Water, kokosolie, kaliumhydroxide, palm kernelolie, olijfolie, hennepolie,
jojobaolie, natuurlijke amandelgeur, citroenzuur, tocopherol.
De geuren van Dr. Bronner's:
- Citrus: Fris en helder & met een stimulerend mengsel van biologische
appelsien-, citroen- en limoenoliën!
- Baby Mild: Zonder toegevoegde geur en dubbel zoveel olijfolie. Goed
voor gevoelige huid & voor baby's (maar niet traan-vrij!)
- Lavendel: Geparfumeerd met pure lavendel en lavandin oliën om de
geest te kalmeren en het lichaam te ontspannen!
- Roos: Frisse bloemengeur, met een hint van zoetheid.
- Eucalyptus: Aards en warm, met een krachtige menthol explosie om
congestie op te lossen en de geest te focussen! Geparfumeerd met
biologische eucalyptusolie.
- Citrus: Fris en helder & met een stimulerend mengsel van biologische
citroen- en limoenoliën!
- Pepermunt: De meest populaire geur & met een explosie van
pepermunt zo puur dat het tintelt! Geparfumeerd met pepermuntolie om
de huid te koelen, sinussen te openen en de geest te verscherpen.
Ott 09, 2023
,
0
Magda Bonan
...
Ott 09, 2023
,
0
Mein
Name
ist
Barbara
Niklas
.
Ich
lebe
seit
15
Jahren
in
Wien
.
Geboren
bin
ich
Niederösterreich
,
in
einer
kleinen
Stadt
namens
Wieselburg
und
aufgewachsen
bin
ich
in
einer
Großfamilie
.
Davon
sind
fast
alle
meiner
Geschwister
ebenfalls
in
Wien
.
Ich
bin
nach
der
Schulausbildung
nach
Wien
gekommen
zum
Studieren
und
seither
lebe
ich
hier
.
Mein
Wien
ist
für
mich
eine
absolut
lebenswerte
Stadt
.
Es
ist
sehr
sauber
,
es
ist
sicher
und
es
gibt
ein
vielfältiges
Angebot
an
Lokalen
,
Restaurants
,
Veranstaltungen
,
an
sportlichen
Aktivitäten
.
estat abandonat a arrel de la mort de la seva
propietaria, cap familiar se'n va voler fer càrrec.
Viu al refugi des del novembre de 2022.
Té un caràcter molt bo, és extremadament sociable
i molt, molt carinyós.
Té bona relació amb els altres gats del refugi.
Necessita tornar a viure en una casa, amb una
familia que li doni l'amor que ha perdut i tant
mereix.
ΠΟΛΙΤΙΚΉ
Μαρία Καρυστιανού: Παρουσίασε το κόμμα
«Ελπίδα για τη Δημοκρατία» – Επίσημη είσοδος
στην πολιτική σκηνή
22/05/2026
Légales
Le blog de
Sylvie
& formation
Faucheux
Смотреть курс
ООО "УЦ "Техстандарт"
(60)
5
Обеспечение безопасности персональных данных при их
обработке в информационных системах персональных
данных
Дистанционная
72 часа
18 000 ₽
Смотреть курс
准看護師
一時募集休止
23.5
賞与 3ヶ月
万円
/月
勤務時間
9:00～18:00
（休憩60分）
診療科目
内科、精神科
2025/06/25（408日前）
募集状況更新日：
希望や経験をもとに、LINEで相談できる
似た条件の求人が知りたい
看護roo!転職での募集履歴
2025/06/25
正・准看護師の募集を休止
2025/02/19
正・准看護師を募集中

Task item:
Across the preceding records, count the lines with the word "huid" in them and give that figure alone.

Solution for this exercise:
2